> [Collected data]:

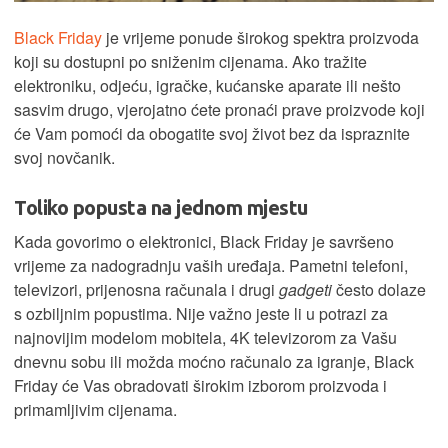
Black Friday
je vrijeme ponude širokog spektra proizvoda
koji su dostupni po sniženim cijenama. Ako tražite
elektroniku, odjeću, igračke, kućanske aparate ili nešto
sasvim drugo, vjerojatno ćete pronaći prave proizvode koji
će Vam pomoći da obogatite svoj život bez da ispraznite
svoj novčanik.
Toliko popusta na jednom mjestu
Kada govorimo o elektronici, Black Friday je savršeno
vrijeme za nadogradnju vaših uređaja. Pametni telefoni,
televizori, prijenosna računala i drugi
gadgeti
često dolaze
s ozbiljnim popustima. Nije važno jeste li u potrazi za
najnovijim modelom mobitela, 4K televizorom za Vašu
dnevnu sobu ili možda moćno računalo za igranje, Black
Friday će Vas obradovati širokim izborom proizvoda i
primamljivim cijenama.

> [Assigned task]:
Copy out the lines from the beginning of the items above through the line containing "često dolaze", word for word. Leave the pictures out.

> [Response for this exercise]:
Black Friday
je vrijeme ponude širokog spektra proizvoda
koji su dostupni po sniženim cijenama. Ako tražite
elektroniku, odjeću, igračke, kućanske aparate ili nešto
sasvim drugo, vjerojatno ćete pronaći prave proizvode koji
će Vam pomoći da obogatite svoj život bez da ispraznite
svoj novčanik.
Toliko popusta na jednom mjestu
Kada govorimo o elektronici, Black Friday je savršeno
vrijeme za nadogradnju vaših uređaja. Pametni telefoni,
televizori, prijenosna računala i drugi
gadgeti
često dolaze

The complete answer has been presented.